Heyman spoke Nov. 10 during the 75th anniversary commemoration at Highland Park Conservative Temple-Congregation Anshe Emeth.
When he arrived at school the day after the attacks, Heyman said, he was told by a German policeman, “‘Go home, Jewish pig. There’s no school for you today.’”
As he walked back, he smelled smoke; excited at the thought of watching firemen in action, he walked in its direction. “As I came around the corner I could see my synagogue in flames,” he said. The firefighters, concerned only with protecting the surrounding buildings, watched it burn.
That would be the last time that Heyman would attend school in Germany. His parents hired tutors, two sisters, to teach their son. However, several weeks later, he went to their apartment, only to find that they were gone, turned in by a neighbor for teaching Jews.
For Heyman and his family, Germany’s transformation from democratic republic to the Third Reich was shocking. “Jews were accepted like they are in the United States,” said Heyman. All that changed after passage of the Nuremberg laws in 1933.
Soon Jews were forbidden from owning radios, going to the movies, or riding a bicycle, although Heyman openly flouted some rules.
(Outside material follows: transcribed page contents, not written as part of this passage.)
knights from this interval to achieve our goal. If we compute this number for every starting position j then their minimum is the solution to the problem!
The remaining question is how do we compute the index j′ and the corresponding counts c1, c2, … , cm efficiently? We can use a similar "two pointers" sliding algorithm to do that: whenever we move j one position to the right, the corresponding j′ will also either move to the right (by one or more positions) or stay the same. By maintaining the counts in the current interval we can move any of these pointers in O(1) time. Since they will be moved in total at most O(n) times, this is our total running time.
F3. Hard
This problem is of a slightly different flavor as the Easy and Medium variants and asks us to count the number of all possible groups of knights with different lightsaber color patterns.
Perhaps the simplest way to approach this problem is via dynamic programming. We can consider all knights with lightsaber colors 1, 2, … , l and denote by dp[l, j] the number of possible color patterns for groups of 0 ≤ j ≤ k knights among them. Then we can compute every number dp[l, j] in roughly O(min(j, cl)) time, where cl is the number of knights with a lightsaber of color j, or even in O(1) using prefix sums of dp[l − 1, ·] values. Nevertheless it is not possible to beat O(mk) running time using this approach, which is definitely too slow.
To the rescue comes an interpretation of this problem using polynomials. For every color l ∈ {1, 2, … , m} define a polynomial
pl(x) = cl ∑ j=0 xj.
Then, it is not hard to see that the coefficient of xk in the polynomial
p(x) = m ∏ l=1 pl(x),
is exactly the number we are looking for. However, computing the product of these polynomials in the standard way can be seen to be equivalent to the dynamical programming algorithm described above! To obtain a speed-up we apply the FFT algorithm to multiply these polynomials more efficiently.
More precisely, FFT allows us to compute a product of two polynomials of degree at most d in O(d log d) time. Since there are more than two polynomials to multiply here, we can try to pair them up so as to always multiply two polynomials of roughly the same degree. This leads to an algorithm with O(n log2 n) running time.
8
He believes his family, who stayed in Berlin throughout the war, was saved both by luck and circumstance. His father was a decorated World War I veteran. His mother, who converted to Judaism when she married, was nonetheless regarded as a German national.
They survived waves of Allied bombing raids — Jews were forbidden to go into bomb shelters. His father was once arrested with a group of other intermarried Jewish men, but released after other German women joined the men’s wives in protest.
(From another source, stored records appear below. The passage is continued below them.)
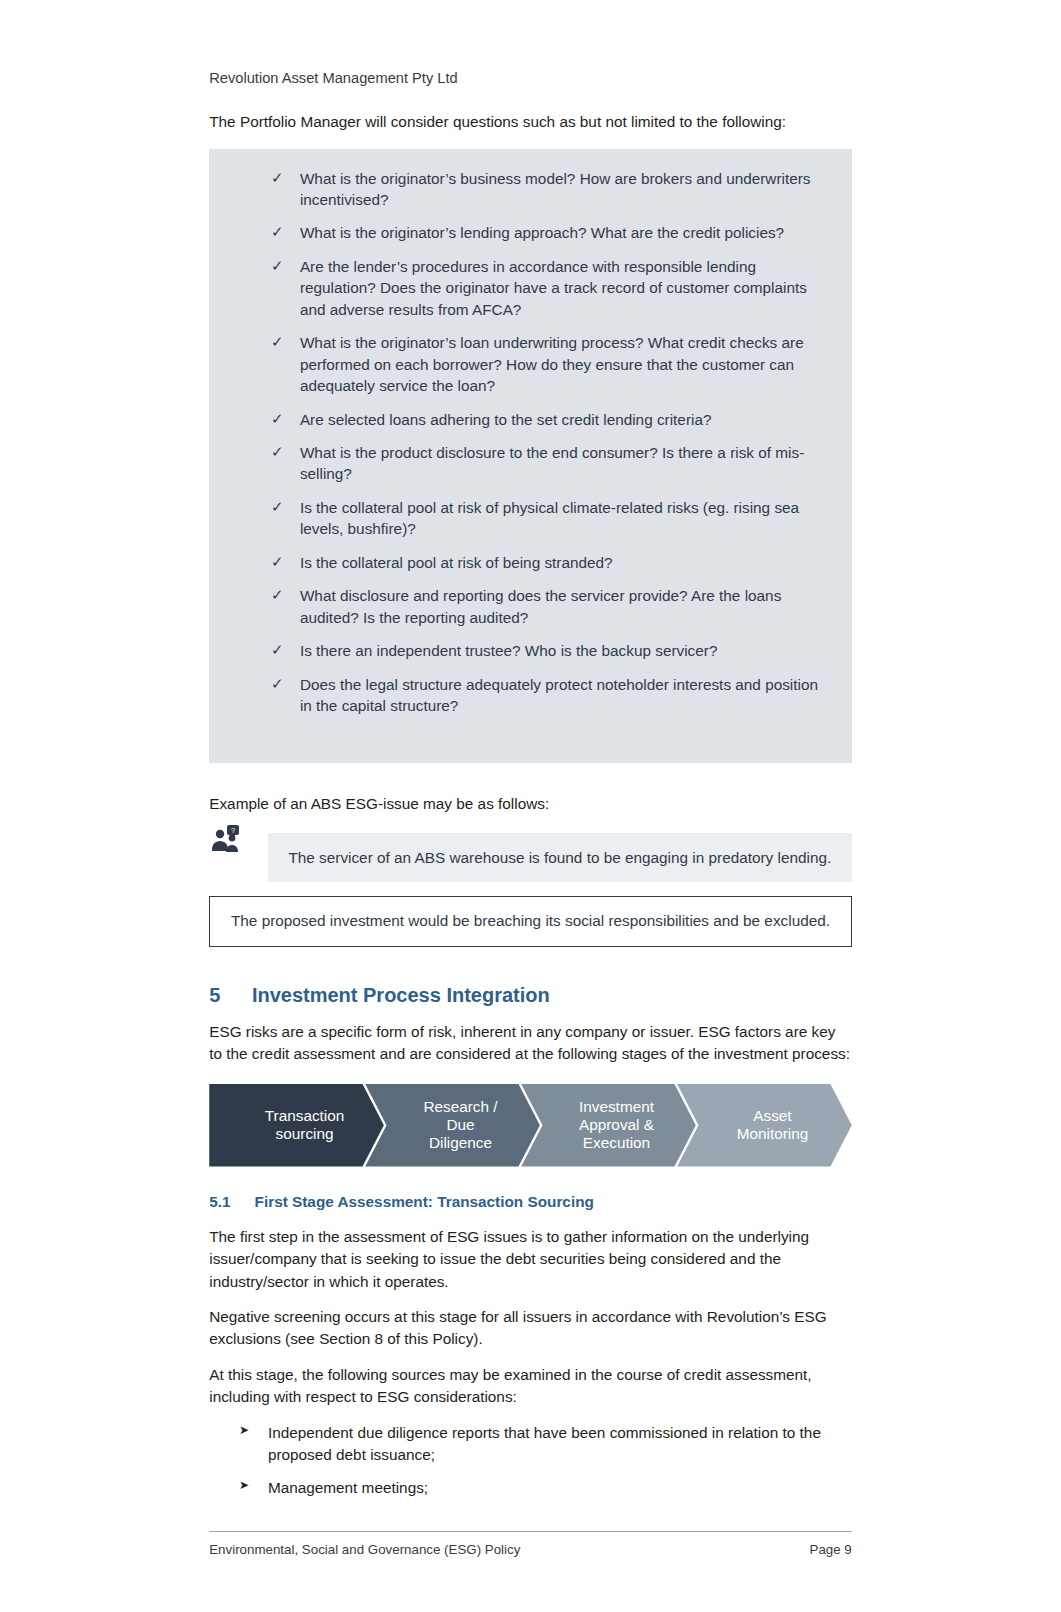Revolution Asset Management Pty Ltd
The Portfolio Manager will consider questions such as but not limited to the following:
What is the originator’s business model? How are brokers and underwriters incentivised?
What is the originator’s lending approach? What are the credit policies?
Are the lender’s procedures in accordance with responsible lending regulation? Does the originator have a track record of customer complaints and adverse results from AFCA?
What is the originator’s loan underwriting process? What credit checks are performed on each borrower? How do they ensure that the customer can adequately service the loan?
Are selected loans adhering to the set credit lending criteria?
What is the product disclosure to the end consumer? Is there a risk of mis-selling?
Is the collateral pool at risk of physical climate-related risks (eg. rising sea levels, bushfire)?
Is the collateral pool at risk of being stranded?
What disclosure and reporting does the servicer provide? Are the loans audited? Is the reporting audited?
Is there an independent trustee? Who is the backup servicer?
Does the legal structure adequately protect noteholder interests and position in the capital structure?
Example of an ABS ESG-issue may be as follows:
?
The servicer of an ABS warehouse is found to be engaging in predatory lending.
The proposed investment would be breaching its social responsibilities and be excluded.
5 Investment Process Integration
ESG risks are a specific form of risk, inherent in any company or issuer. ESG factors are key to the credit assessment and are considered at the following stages of the investment process:
Transaction
sourcing
Research /
Due
Diligence
Investment
Approval &
Execution
Asset
Monitoring
5.1 First Stage Assessment: Transaction Sourcing
The first step in the assessment of ESG issues is to gather information on the underlying issuer/company that is seeking to issue the debt securities being considered and the industry/sector in which it operates.
Negative screening occurs at this stage for all issuers in accordance with Revolution’s ESG exclusions (see Section 8 of this Policy).
At this stage, the following sources may be examined in the course of credit assessment, including with respect to ESG considerations:
Independent due diligence reports that have been commissioned in relation to the proposed debt issuance;
Management meetings;
Environmental, Social and Governance (ESG) Policy
Page 9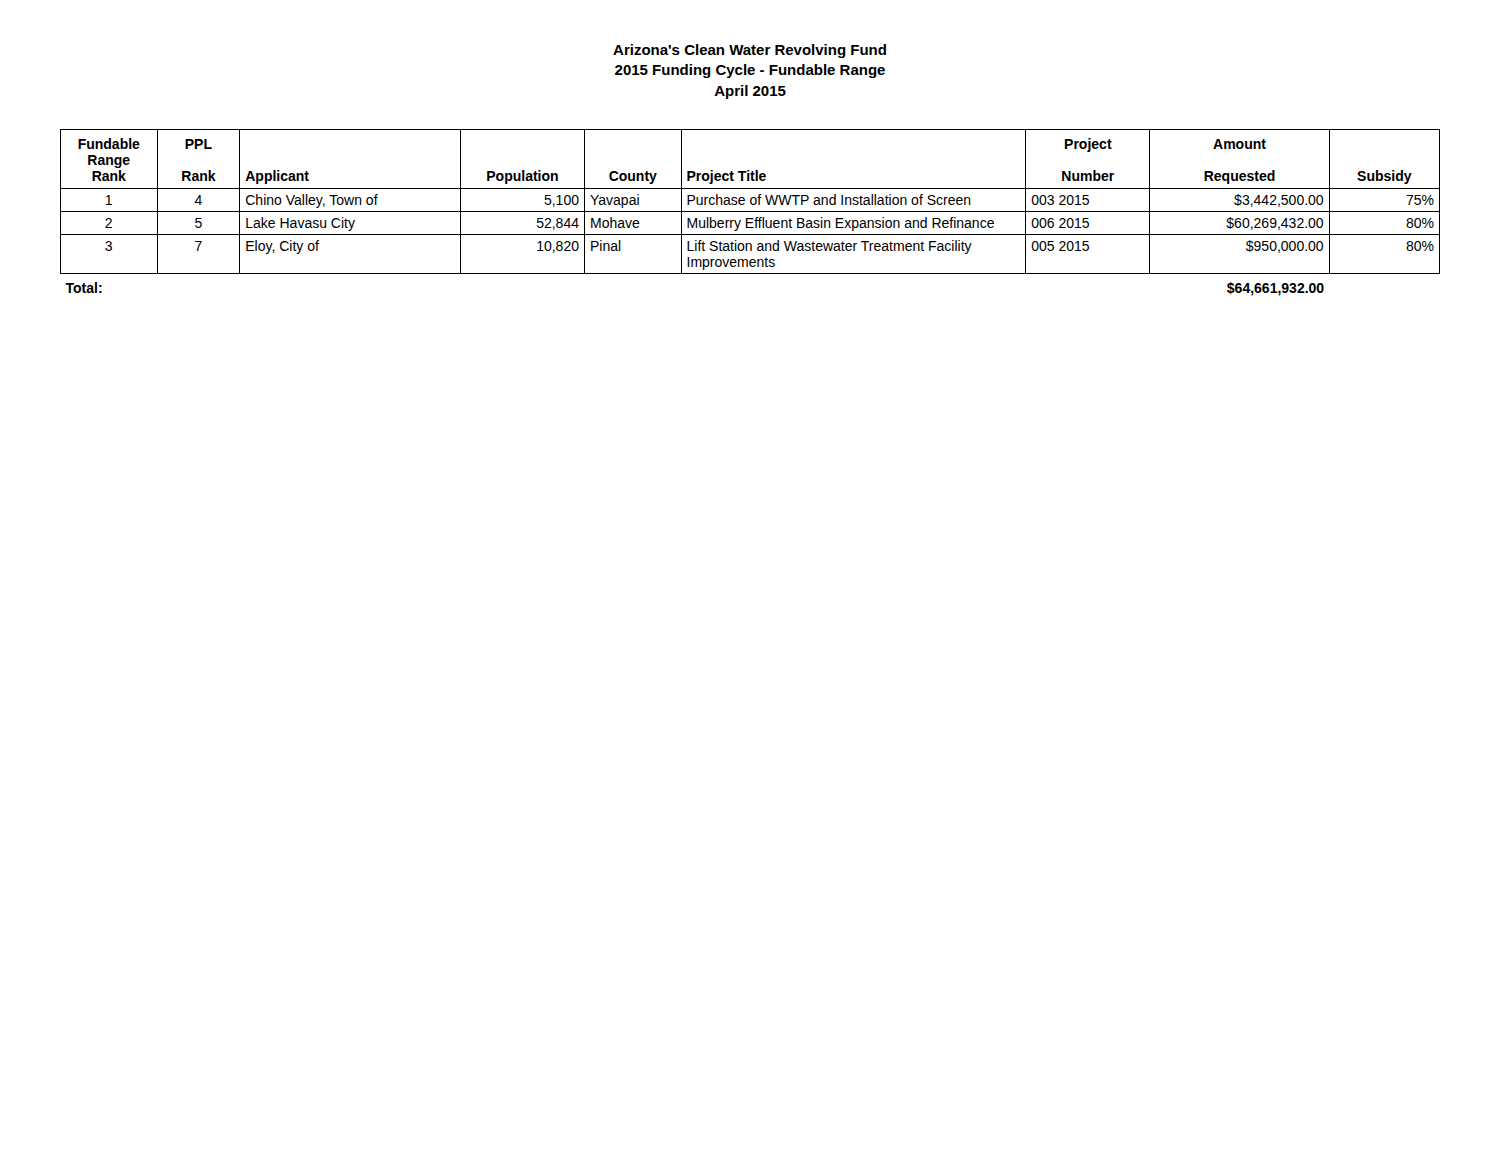Arizona's Clean Water Revolving Fund
2015 Funding Cycle - Fundable Range
April 2015
| Fundable Range Rank | PPL Rank | Applicant | Population | County | Project Title | Project Number | Amount Requested | Subsidy |
| --- | --- | --- | --- | --- | --- | --- | --- | --- |
| 1 | 4 | Chino Valley, Town of | 5,100 | Yavapai | Purchase of WWTP and Installation of Screen | 003 2015 | $3,442,500.00 | 75% |
| 2 | 5 | Lake Havasu City | 52,844 | Mohave | Mulberry Effluent Basin Expansion and Refinance | 006 2015 | $60,269,432.00 | 80% |
| 3 | 7 | Eloy, City of | 10,820 | Pinal | Lift Station and Wastewater Treatment Facility Improvements | 005 2015 | $950,000.00 | 80% |
| Total: | | $64,661,932.00 | |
Once, hearing the Gestapo was on their way up, his mother had him go to bed early, telling the two Nazis at the door her son was sick in bed. The two men walked into his bedroom — one felt his forehead — and left, saying they would be back for the boy another time. They never returned.
In 1947, with the rest of his father’s family dead, the surviving Heymans came to the United States, finally settling in Milwaukee. After two years in high school, Heyman was drafted, became a radio operator, and was sent to Korea.
He attended the University of Wisconsin on the GI Bill and got a job with Bell Labs-AT&T, eventually being transferred to New Jersey, where he lives in Morristown.
Heyman married and has two children and three grandchildren. “My grandchildren have choices,” he said. “I never had choices.”